I realize economic models, and fairly frighteningly, increasingly ecological models require easy to work with numbers that can be compared and contrasted to analyse cost vs benefit, but the real world does not work that way.

Using this comment to remind people that coal plants do produce radioactive exhaust: https://www.scientificamerican.com/article/coal-ash-is-more-...
In an exhaustive study of attributable deaths per TWH of power generated, nuclear is safer than wind and solar. Even when you factor in scary words like "radioactive contamination," people falling off roofs installing solar panels is still more dangerous.

https://www.statista.com/statistics/494425/death-rate-worldw...

Worth mentioning that Chernobyl is included in this data. If someone has a worse long-tail risk in mind, it would be interesting to hear.

The risk from contamination is certainly below coal, which generates far greater quantities of RAM, with constituents being basically consistent with nuclear plant waste.

Hard to estimate long tail risks.

Chernobyl definitely didn't turn out as bad as it could have, but on the other hand hopefully we're in a bit better of a safety stance now across the industry than Chernobyl was in?
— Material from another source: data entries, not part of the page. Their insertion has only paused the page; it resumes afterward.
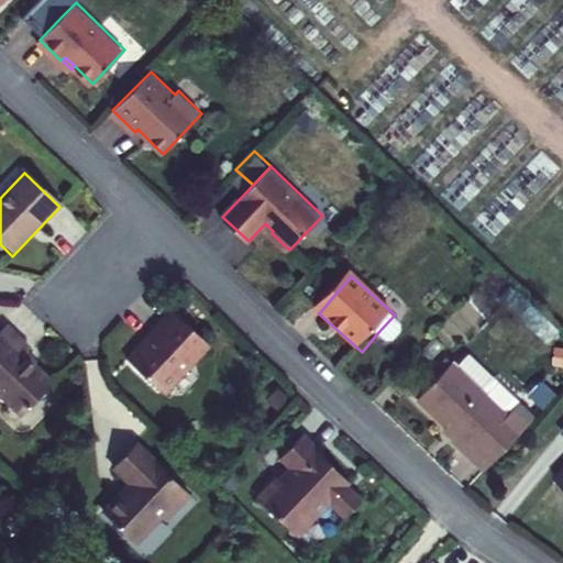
[(145,339),(129,356),(163,389),(188,363),(194,363),(212,344),(175,308),(154,330),(156,332),(147,341),(145,339)]
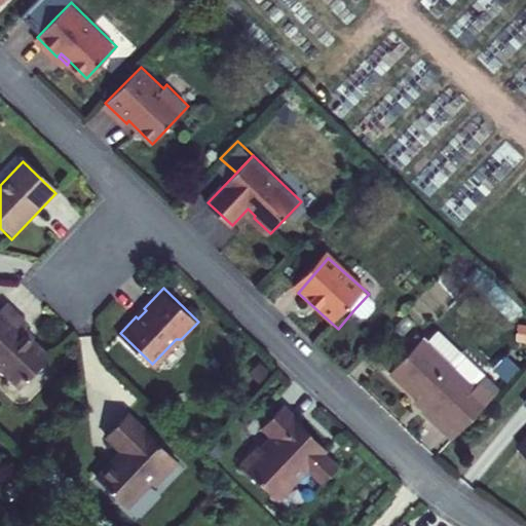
[(379,305),(368,295),(353,310),(366,321),(373,321),(379,312),(379,305)]
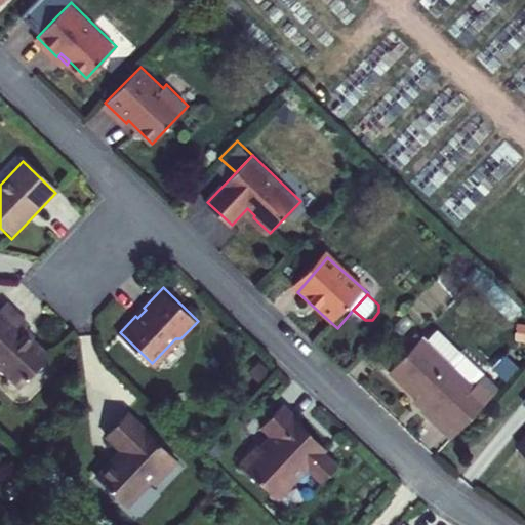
[(0,364),(22,386),(51,355),(24,328),(30,322),(7,300),(0,308),(0,364)]
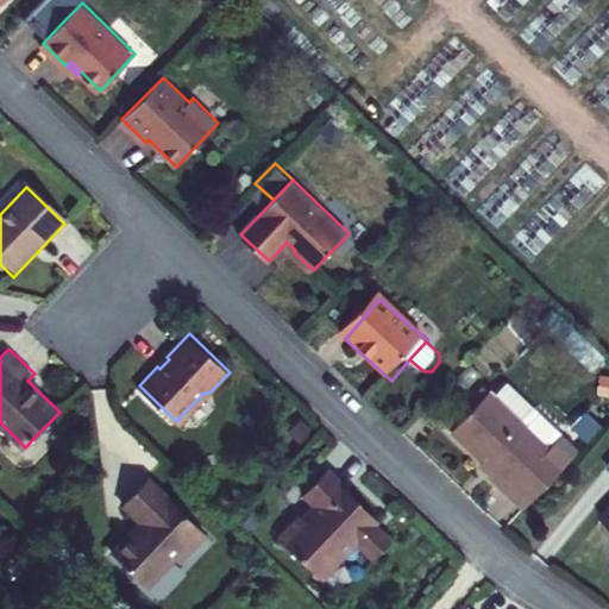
[(490,475),(525,508),(570,462),(551,444),(548,447),(522,422),(491,391),(453,429),(495,469),(490,475)]
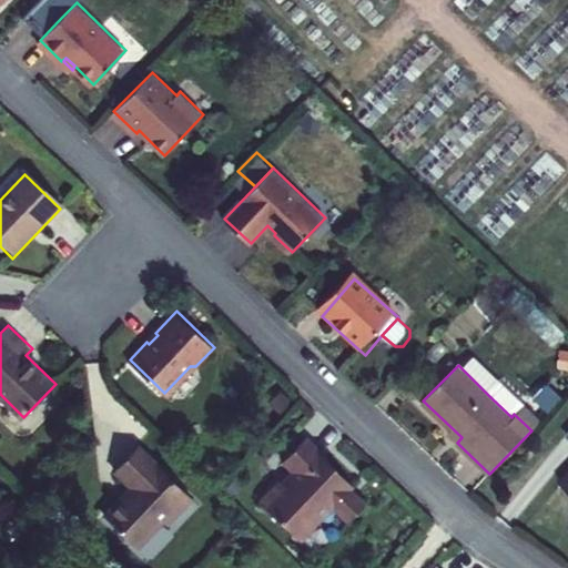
[(499,381),(487,394),(511,417),(514,414),(524,404),(499,381)]
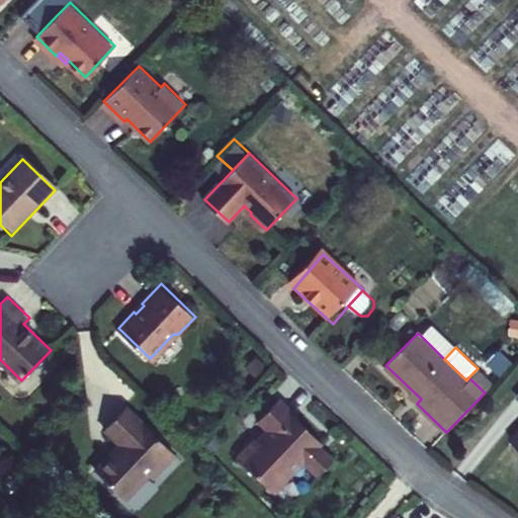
[(299,416),(280,399),(259,421),(270,431),(260,442),(257,440),(240,458),(274,491),(292,472),(294,475),(306,462),(319,475),(335,458),(322,445),(324,443),(297,418),(299,416)]
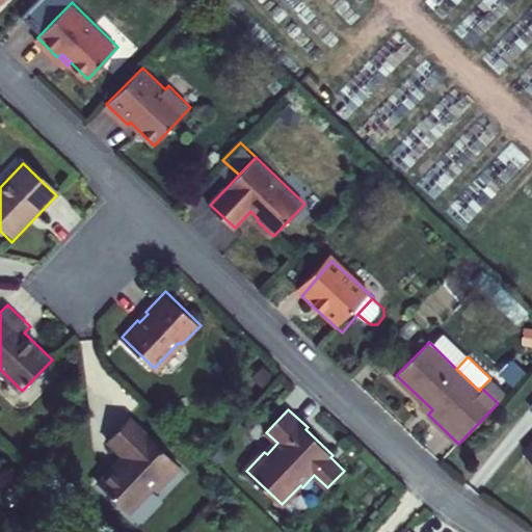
[(182,467),(130,417),(109,440),(126,455),(100,483),(130,512),(154,487),(158,490),(182,467)]
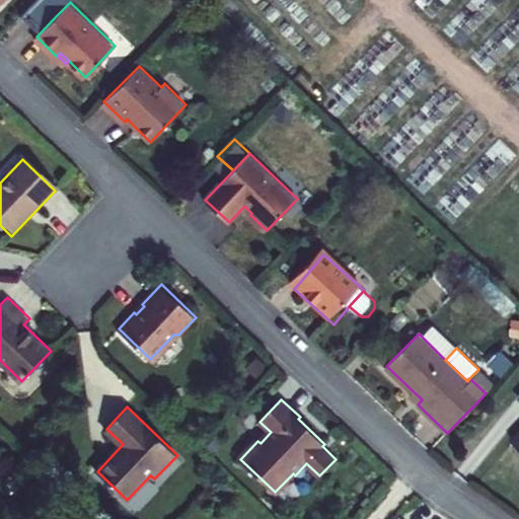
All buildings are outlined.
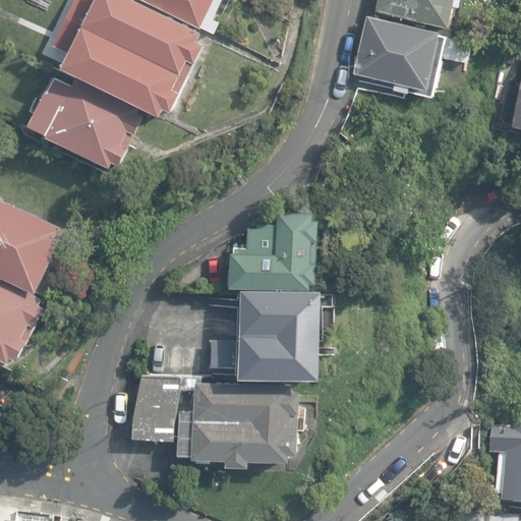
[(199,34),(134,0),(93,0),(93,3),(85,0),(72,0),(67,16),(186,73),(200,46),(195,44),(199,34)]
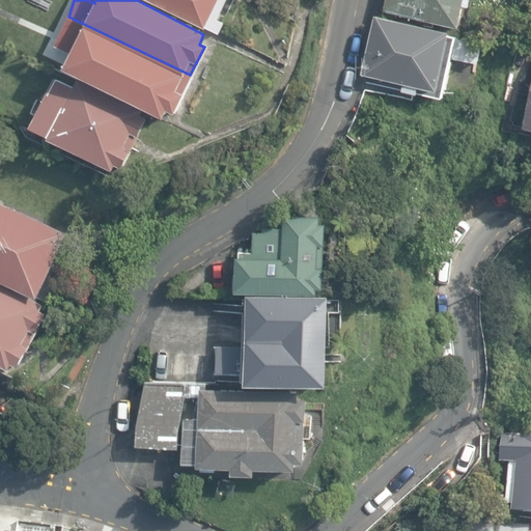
[(148,0),(220,35),(226,23),(219,20),(227,0),(148,0)]
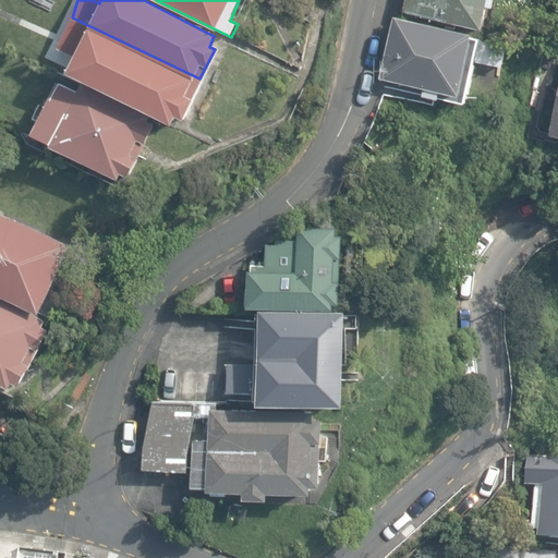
[(488,0),(404,0),(402,11),(482,28),(488,0)]
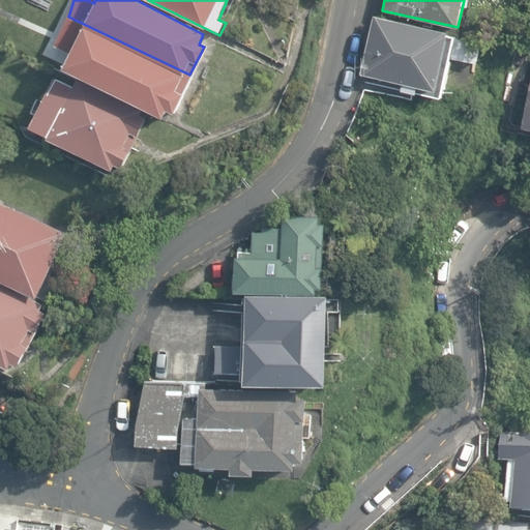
[(172,116),(189,75),(68,17),(57,40),(70,49),(62,69),(159,122),(165,114),(172,116)]
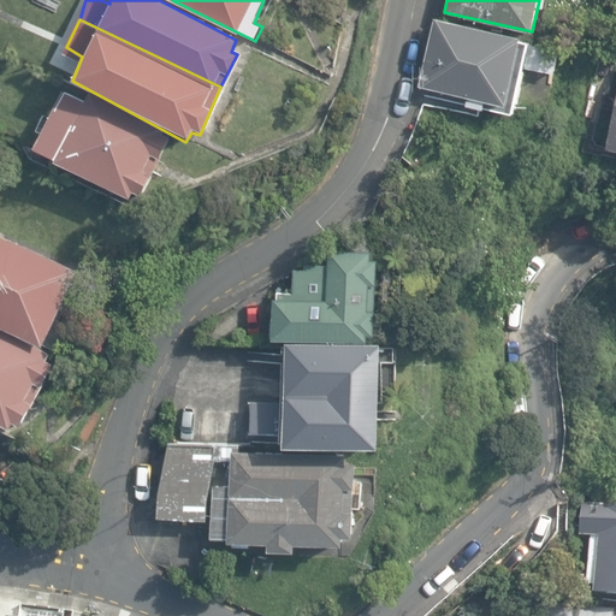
[(523,42),(439,22),(424,86),(508,106),(523,42)]
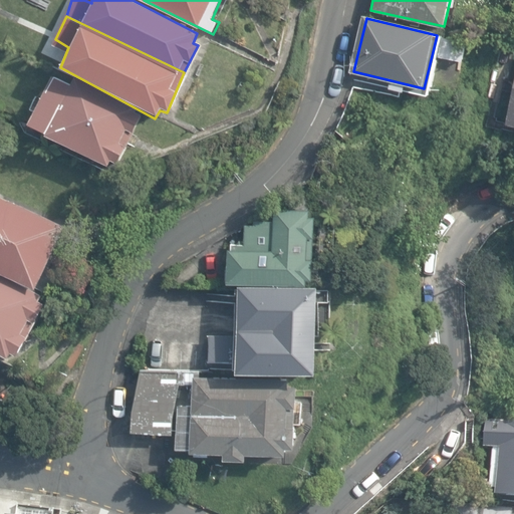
[(136,112),(49,75),(27,124),(114,162),(136,112)]
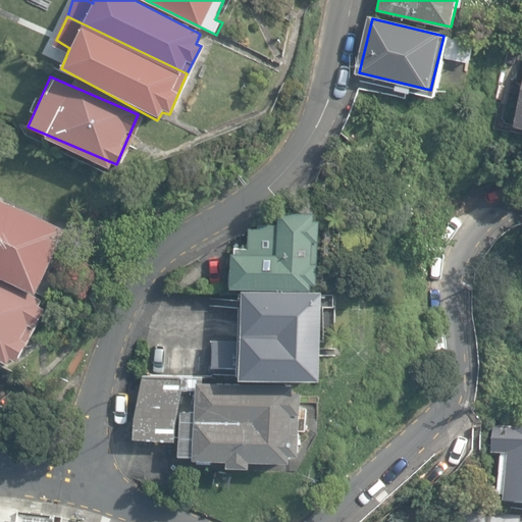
[(64,231),(0,203),(0,278),(35,295),(64,231)]
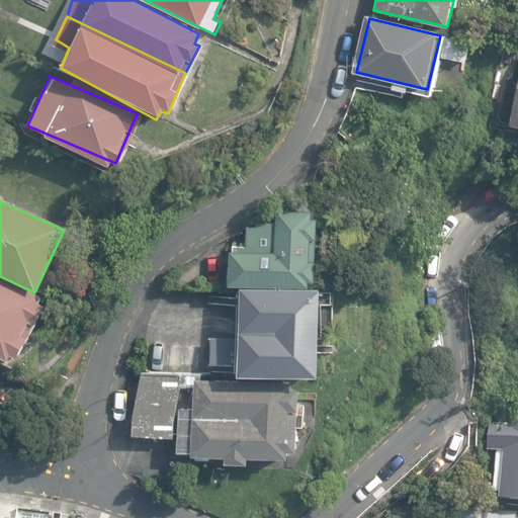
[(316,284),(316,213),(268,220),(233,245),(231,277),(316,284)]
The real long tail risks from nuclear are the long term ones, which aren't factored in because we don't know what nuclear storage sites will be like in 100 or 1000 years. That's what many rational people object to about nuclear power — it involves a massive discounting of future risk, and we know people are really bad at over-discounting future risk in general.
The energy density of uranium is so high that the amount you have to mine compared all the other metals that are mined for even renewables when building a power plant is tiny. Heck you can find rocks in the mountains of Montana and Colorado with so much natural uranium they have that greenish black color from so much natural uranium.
You don't need much enriched uranium, but you need to process a lot of dirt to get it. Natural uranium concentrations are around 0.1-0.2% (copper is around 0.6%), and you need 10 tonnes of natural uranium to produce 1 tonne of enriched uranium.

Furthermore, unlike copper, steel and other metals, uranium can't currently be recycled.